Morality in Media had asked its supporters throughout the country, and especially in Southern California, to contact the five supervisors and express their outrage at the proposed elimination of the Commission on Obscenity. Letters, faxes and e-mails were sent to the supervisors from all over the country, and even from overseas countries.
Arlene Sawicki of the Chicago Archdiocesan Council of Catholic Women wrote, “It is public knowledge and an international disgrace to know that Los Angeles County is the source of most illegal, ‘hardcore’ porn. … Most of these obscene depictions portray violence, degradation, humiliation and hate towards women. Women are portrayed in vile and repulsive ways.”
Sawicki told the supervisors she had direct experience of the most tragic of porn’s effects: “I know the tragedy of rape, and how it affects the victim — for life. I have nine friends who have experienced being raped. My husband’s cousin (age 42) was stabbed to death during a rape attempt — her assailant was addicted to hardcore porn. She was the mother of three young children. I know that Alice Straka would have me personally speak out in memory of her beautiful life cut short by the crime of rape.”
Sawicki also noted, “Anti-porn advocates have described hardcore porn as ‘handbooks for rape’ against women and children. Obscene pornography is not about love and sex — it’s about hate, violence and depravity. … Knowing this and the astoundingly high statistics of rape in this country, our Women’s Councils would have to ask why you would knowingly act to continue the proliferation of this type of criminal and illegal activity by disbanding the obscenity commission in Los Angeles — the hub of the obscene porn industry?
“As women — we have a right to be protected from those who would violate the sanctity of our bodies and the God-given dignity and beauty of our femininity. We have a right to be protected from those who would criminally exploit us and financially profit from that exploitation,” Sawicki said.

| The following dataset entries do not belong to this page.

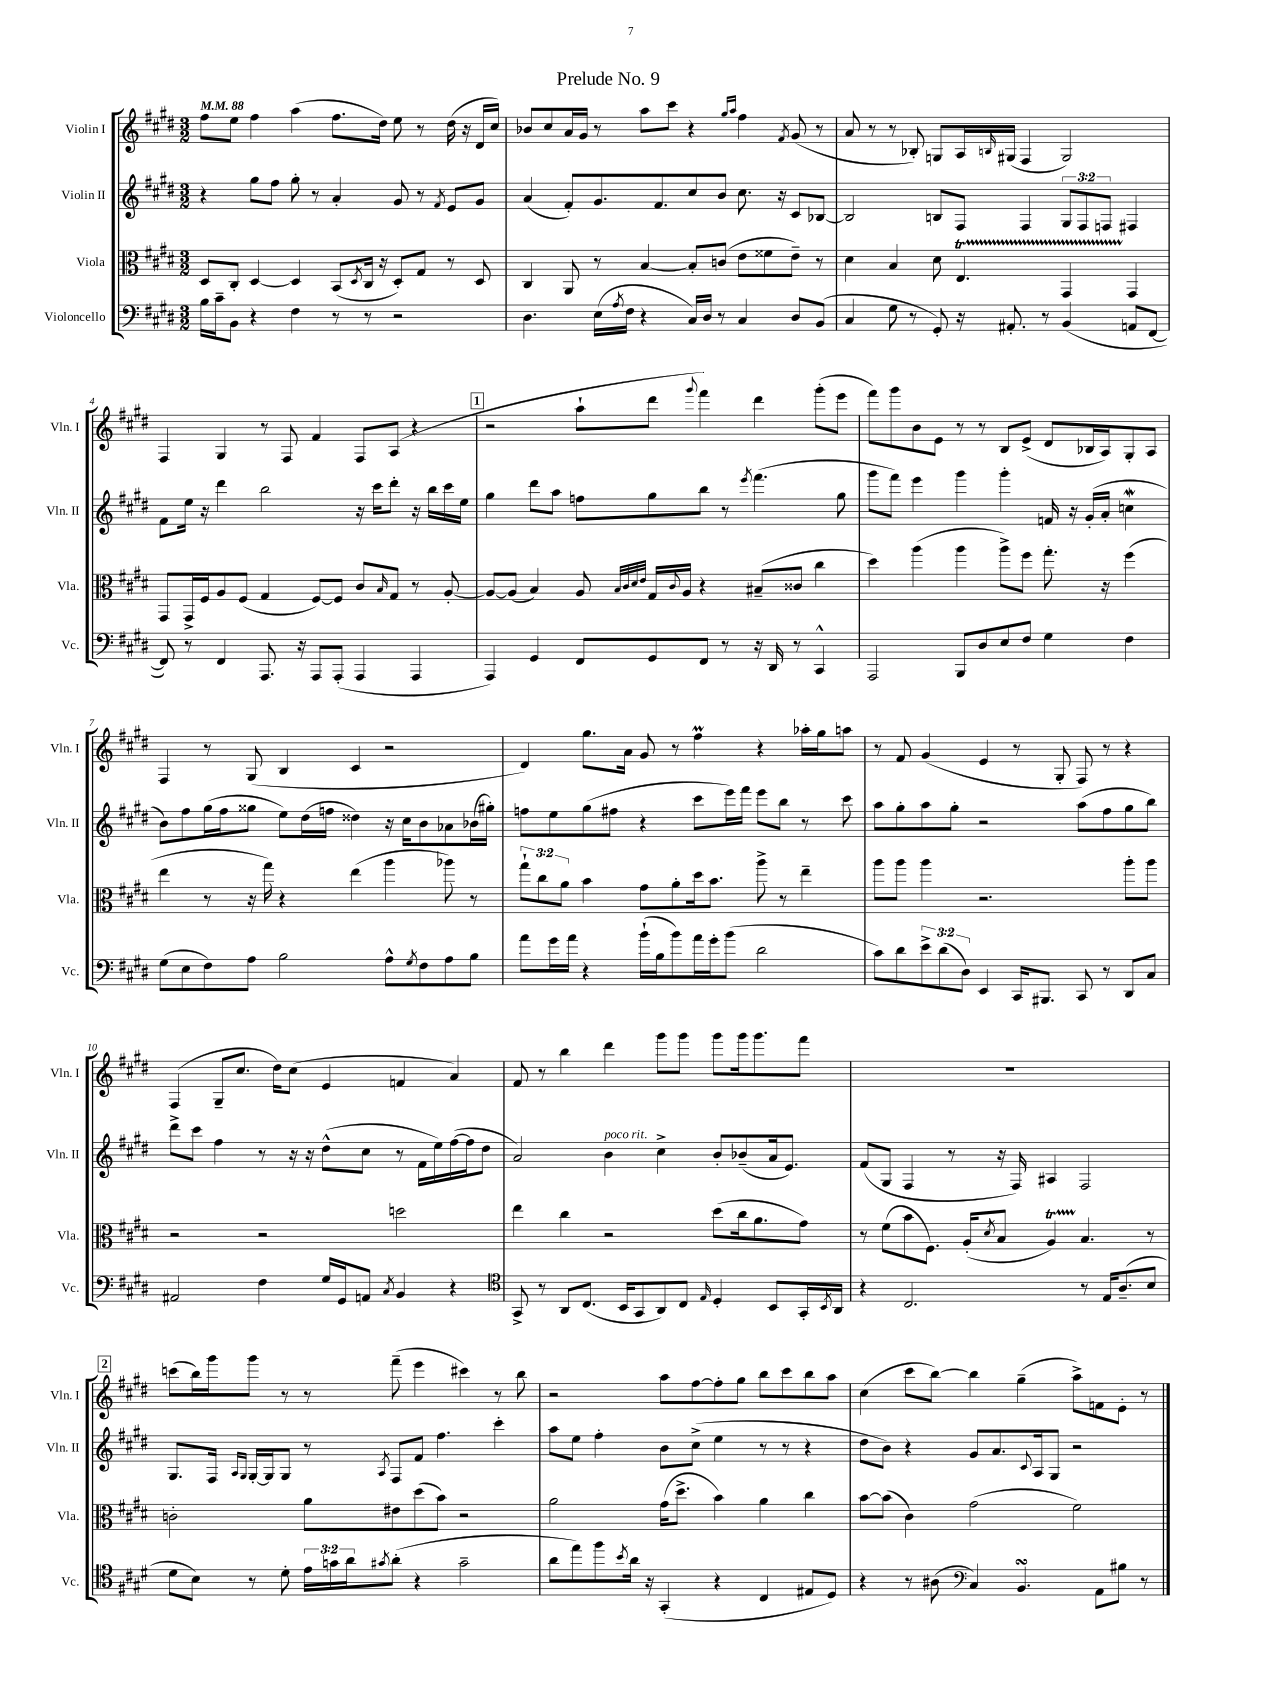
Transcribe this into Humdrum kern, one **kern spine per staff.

**kern	**kern	**kern	**kern
*staff4	*staff3	*staff2	*staff1
*clefF4	*clefC3	*clefG2	*clefG2
*k[f#c#g#d#]	*k[f#c#g#d#]	*k[f#c#g#d#]	*k[f#c#g#d#]
*M3/2	*M3/2	*M3/2	*M3/2
*MM88	*MM88	*MM88	*MM88
16B\LL	8D#/L	4r	8ff#\L
16c#~\J	.	.	.
8BB\J	8C#'/J	.	8ee\J
4r	[4D#/	8gg#\L	4ff#\
.	.	8ff#\J	.
4F#\	4D#/]	8gg#'\	(4aa\
.	.	8r	.
8r	(8BB/L	4a'/	8.ff#\L
.	8qD#/	.	.
8r	16C#/Jk	.	.
.	16r	.	16dd#\Jk)
2r	8D#'/L)	8g#/	8ee\
.	8G#/J	8r	8r
.	.	8qf#/	.
.	8r	8e/L	(16dd#\
.	.	.	16r
.	8D#/	8g#/J	16d#/LL
.	.	.	16cc#/JJ)
=	=	=	=
4.D#\	4C#/	(4a/	8b-/L
.	.	.	8cc#/
.	8AA/	8f#'/L)	16a/L
.	.	.	16g#/JJ
(16E\LL	8r	8.g#/	8r
8qA/	.	.	.
16F#\JJ	.	.	.
4r	[4B/	.	8aa\L
.	.	8.f#/	.
.	.	.	8ccc#\J
16C#/LL)	8B'/]L	8cc#/	4r
16D#/JJ	.	.	.
8r	(8c/J	8b/J	.
.	.	.	16qqgg#/LL
.	.	.	16qqaa/JJ
4C#/	8e\L	8.cc#\	4ff#\
.	8f##\	.	.
.	.	16r	.
.	.	.	8qf#/
8D#/L	8e~\J)	8c#/L	(8g#/
(8BB/J	8r	[8B-/J	8r
=	=	=	=
4C#/	4d#\	2B-/]	8a/
.	.	.	8r
8G#\	4B/	.	8r
8r	.	.	8B-'/)
8GG#'/)	8d#\	8B/L	8G/L
16r	4.E/	8F#/J	16A/L
.	.	.	16qqB/
8.AA#'/	.	.	(16G#/JJ
.	.	4F#/	4F#/
8r	.	.	.
(4BB/	4GG#/	12G#/L	2G#/)
.	.	12F#/	.
.	.	12F/J	.
8AA/L	4GG#/	4F#/	.
[8FF#/J	.	.	.
=	=	=	=
8FF#/])	8GG#/L	8f#\L	4F#/
8r	16GG#^/L	16ee\Jk	.
.	16F#/J	16r	.
4FF#/	8A/	4ddd#\	4G#/
.	(8F#/J	.	.
8.AAA/	4G#/	2bb\	8r
.	.	.	8F#/
16r	.	.	.
8AAA/L	[8F#/L)	.	4f#/
(8AAA'/J	8F#/]J	.	.
4AAA/	8c#/L	16r	8F#/L
.	.	16ccc#\LK	.
.	16qqB/	.	.
.	8G#/J	8ddd#'\J	(8A/J
4AAA/	8r	16r	4r
.	.	16bb\LL	.
.	[8A'/	16ccc#\	.
.	.	16ee\JJ	.
=	=	=	=
4AAA/)	8A/_L	4gg#\	2r
.	(8A/]J	.	.
4GG#/	4B/)	8ddd#\L	.
.	.	8aa\J	.
8FF#/L	8A/	8ff\L	8aa`\L
.	32qqB/LLL	.	.
.	32qqc#/	.	.
.	32qqd#/	.	.
.	32qqe/JJJ	.	.
8GG#/	16G#/LL	8gg#\	8ddd#\J
.	8qqc#/	.	.
.	16A/JJ	.	.
.	.	.	8qqggg#/
8FF#/J	4r	8bb\J	4fff#\)
8r	.	8r	.
.	.	8qeee/	.
16r	(8B#~/L	(4.fff#\	4ddd#\
16DD#/	.	.	.
8r	8c##/J	.	.
4CC#^^/	4cc#\	.	(8ggg#'\L
.	.	8gg#\	8eee\J
=	=	=	=
2AAA/	4dd#\)	8ggg#\L	8fff#\L)
.	.	8fff#\J)	8ggg#\
.	(4aa\	4eee\	8b\
.	.	.	8e\J
8BBB/L	4aa\	4ggg#\	8r
8D#/	.	.	8r
8E/	8aa^\L)	4ggg#'\	8B/L
8F#/J	8ff#\J	.	(8e^/J
4G#\	8.gg#'\	16f/	8d#/L
.	.	16r	.
.	.	(16g#'/LL	16B-/L
.	16r	16a'/JJ	16A/J)
4F#\	(4ff#\	4cc\	8G#'/
.	.	.	8A/J
=	=	=	=
(8G#\L	4ee\	8b\L)	4F#/
8E\	.	8ff#\	.
8F#\)	8r	(16gg#\L	8r
.	.	16ff#\J	.
8A\J	16r	8gg##\J	(8G#/
.	16gg#\)	.	.
2B\	4r	8ee\L)	4B/
.	.	(16dd#\L	.
.	.	16ff\JJ	.
.	(4ee\	4dd##\)	4c#/
8A^^\L	4aa\	16r	2r
.	.	16cc#\LK	.
8qG#/	.	.	.
8F#\	.	8b\	.
8A\	8aa-\)	8a-\	.
8B\J	8r	(16b-\L	.
.	.	16gg#'\JJ)	.
=	=	=	=
8a\L	12gg#`\L	8ff\L	4d#/)
.	12cc#\	.	.
16g#\L	.	8ee\	.
.	12a\J	.	.
16a\JJ	.	.	.
4r	4b\	(8gg#\	8.gg#\L
.	.	8ff#\J	.
.	.	.	16a\Jk
(16b`\LL	8g#\L	4r	8g#/
16B\J	.	.	.
8b\)	8a'\	.	8r
16a\L	16dd#\k	8ccc#\L	4ff#\
16g#'\J	8.b\J	.	.
(8b\J	.	16eee\L)	.
.	.	16fff#\JJ	.
2d#\	8aa^\	8eee\L	4r
.	8r	8bb\J	.
.	4ee~\	8r	16aa-'\LL
.	.	.	16gg#\J
.	.	8ccc#\	8aa\J
=	=	=	=
8c#\L)	8aa\L	8aa\L	8r
8d#\	8aa\J	8gg#'\	8f#/
12e^\	4aa\	8aa\	(4g#/
(12d#\	.	.	.
.	.	8gg#'\J	.
12D#\J)	.	.	.
4EE/	2.r	2r	4e/
16CC#/LK	.	.	8r
8.BBB#/J	.	.	.
.	.	.	8G#'/
8CC#/	.	(8aa\L	8F#/)
8r	.	8ff#\	8r
8DD#/L	8aa'\L	8gg#\	4r
8C#/J	8aa\J	8bb\J)	.
=	=	=	=
2AA#/	2r	8ddd#^\L	(4F#/
.	.	8ccc#\J	.
.	.	4ff#\	8G#~/L
.	.	.	8.cc#/J
4F#\	2r	8r	.
.	.	.	16dd#\LK)
.	.	16r	(8cc#\J
.	.	16r	.
16G#/LL	.	(8dd#^^\L	4e/
16GG#/J	.	.	.
8AA/J	.	8cc#\J	.
8qC#/	.	.	.
4BB/	2dd\	8r	4f/
.	.	16f#\LL	.
.	.	16ee\)	.
4r	.	([16ff#\	4a/)
.	.	16ff#\]J	.
.	.	8dd#\J	.
=	=	=	=
*clefC4	*	*	*
8GG#^/	4ee\	2a/)	8f#/
8r	.	.	8r
8AA/L	4cc#\	.	4bb\
(8.C#/J	.	.	.
.	2r	4b\	4ddd#\
16BB/LK	.	.	.
8GG#/	.	.	.
8AA/)	.	4cc#^\	8ggg#\L
8C#/J	.	.	8ggg#\J
16qqE/	.	.	.
4D#'/	(8dd#\L	8b'/L	8ggg#\L
.	16cc#\k	(8b-~/	16ggg#\k
.	8.a\	.	8.ggg#\
8BB/L	.	16a/k	.
.	.	8.e/J)	.
16GG#'/L	8g#\J)	.	8fff#\J
8qBB/	.	.	.
16AA/JJ	.	.	.
=	=	=	=
4r	8r	(8f#/L	1.r
.	(8f#\L	8G#/J	.
2.C#/	8b\	4F#/	.
.	8.F#\J)	.	.
.	.	8r	.
.	(16A'/LK	.	.
.	8qd#/	.	.
.	8B/J	16r	.
.	.	16F#/)	.
.	4A/)	4A#/	.
8r	4.B/	2F#/	.
16E/LK	.	.	.
(8.A~/	.	.	.
8B/J	8r	.	.
=	=	=	=
8d#\L	2c'\	8.G#/L	(8ccc\L
8B\J)	.	.	16bb\L)
.	.	16F#/Jk	16ggg#\J
.	.	16qqA/LL	.
.	.	16qqG#/JJ	.
8r	.	[16G#'/LL	8ggg#\J
.	.	16G#/]J	.
8d#'\	.	8G#/J	8r
24e\LL	8a\L	8r	8r
24g\	.	.	.
24a\J	.	.	.
8qg#/	.	8qA/	.
(8a'\J	8e#\	8F#/L	(8fff#~\
4r	(8dd#\	8f#/J	4eee\
.	8b\J)	4.ff#\	.
2g#~\	2r	.	4ccc#\)
.	.	4ccc#'\	8r
.	.	.	8bb\
=	=	=	=
8a\L	2a\	8aa\L	2r
8ee\)	.	8ee\J	.
8ff#\	.	4ff#'\	.
8qb/	.	.	.
16a\Jk	.	.	.
16r	.	.	.
(4GG#'/	(16g#\LK	8b\L	8aa\L
.	8.dd#^\J	.	.
.	.	(8cc#^\J	[8ff#\
4r	4b\)	4ee\	8ff#'\]
.	.	.	8gg#\J
4C#/	4a\	8r	8bb\L
.	.	8r	8ccc#\
8E#/L	4cc#\	4r	8bb\
8D#/J)	.	.	8aa\J
=	=	=	=
4r	[8b\L	8dd#\L	(4cc#\
.	(8b\]J	8b\J)	.
8r	4c#\)	4r	8ccc#\L
(8A#\	.	.	[8bb\J)
*clefF4	*	*	*
4C#/)	(2g#\	8g#/L	4bb\]
.	.	8.a/	.
4.BB/	.	.	(4gg#~\
.	.	8qqc#/	.
.	.	16A/k	.
.	.	8G#/J	.
.	2f#\)	2r	8aa^\L)
8AA\L	.	.	8f\
8B#\J	.	.	8e'\J
8r	.	.	8r
==	==	==	==
*-	*-	*-	*-
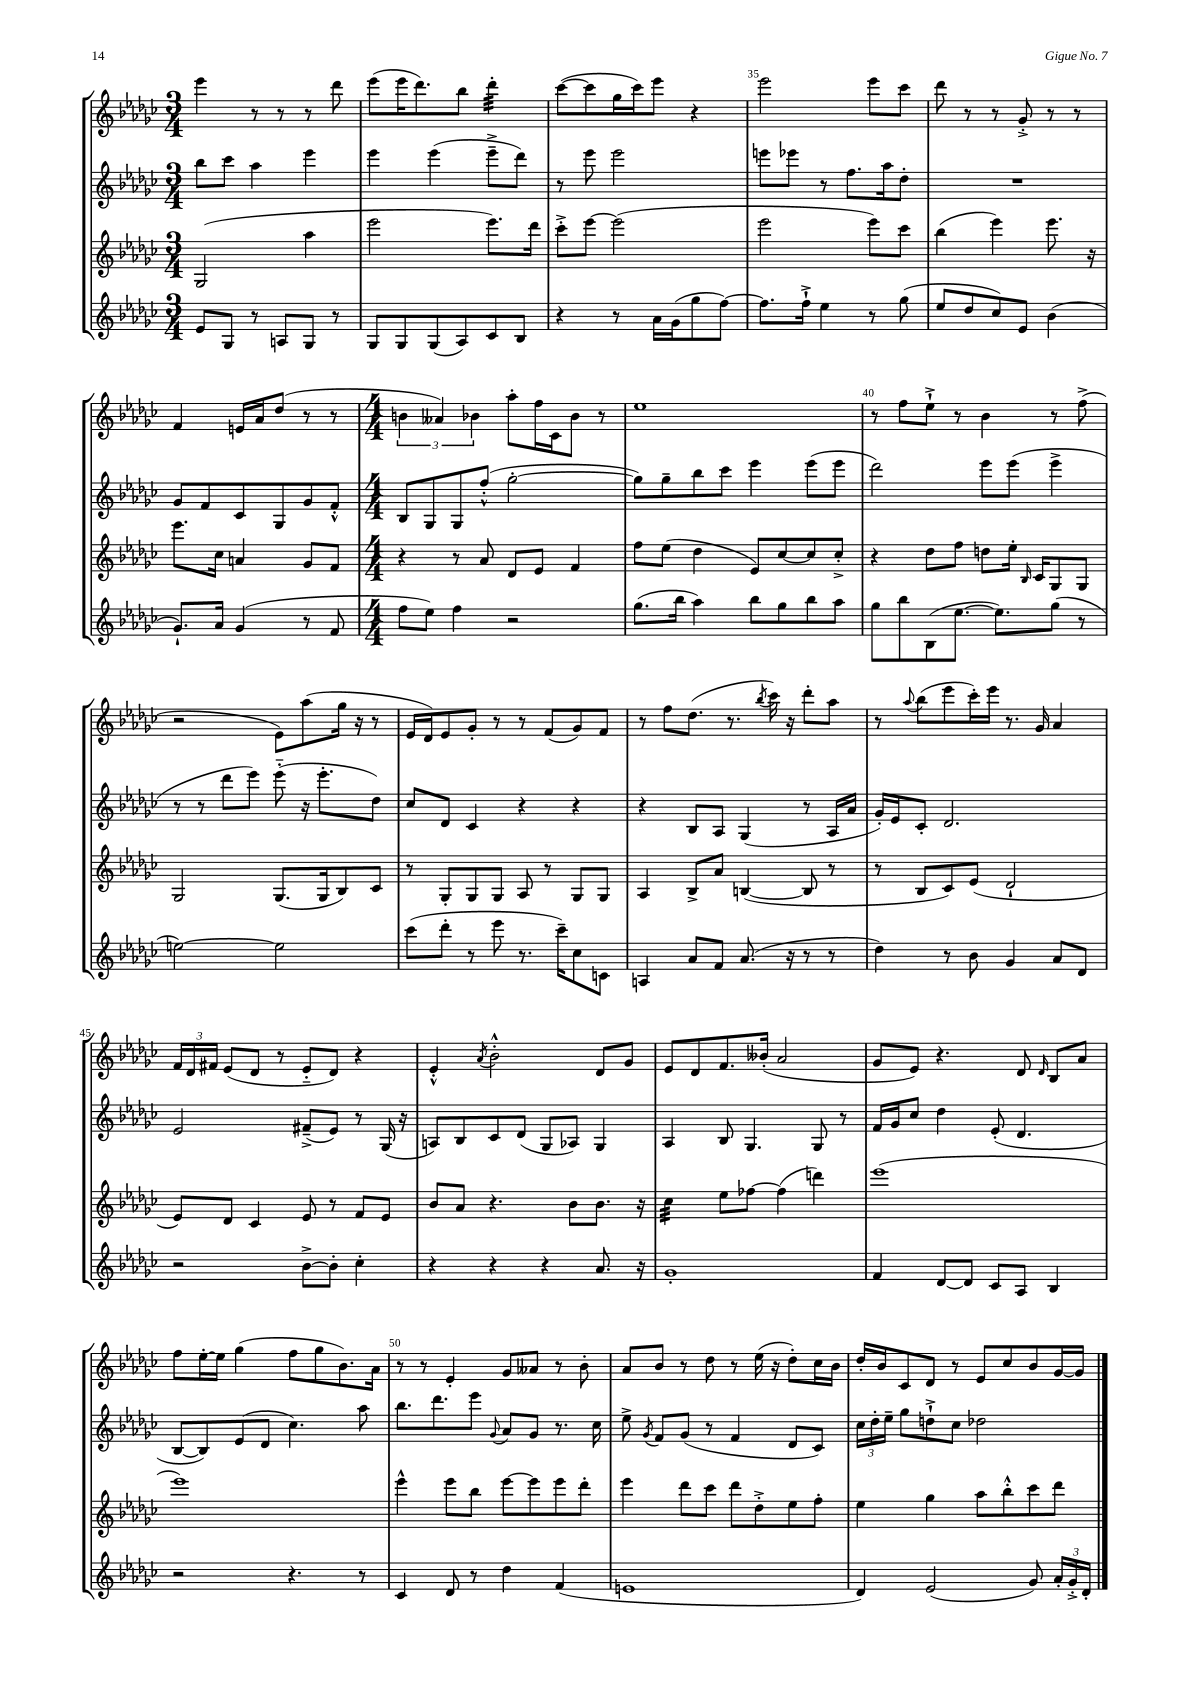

Richard Halliday of Waikanae, New Zealand, e-mailed the five supervisors: “You may wonder why this concerns me. … True, I only know what I have read via e-mail, but I do see the impact the U.S. pornography industry has over here in [New Zealand]. My concern is as a person in the global community. New Zealand imports the pornographic mags produced in L.A. … so yes, what happens in [California] affects our society too. …
“Pornography only exploits part of a person, and degrades the whole of a person. It attacks family values, spoiling decent relationships. I encourage you to believe that this commission could be a useful instrument in this fight, and to support, and use it,” Halliday wrote.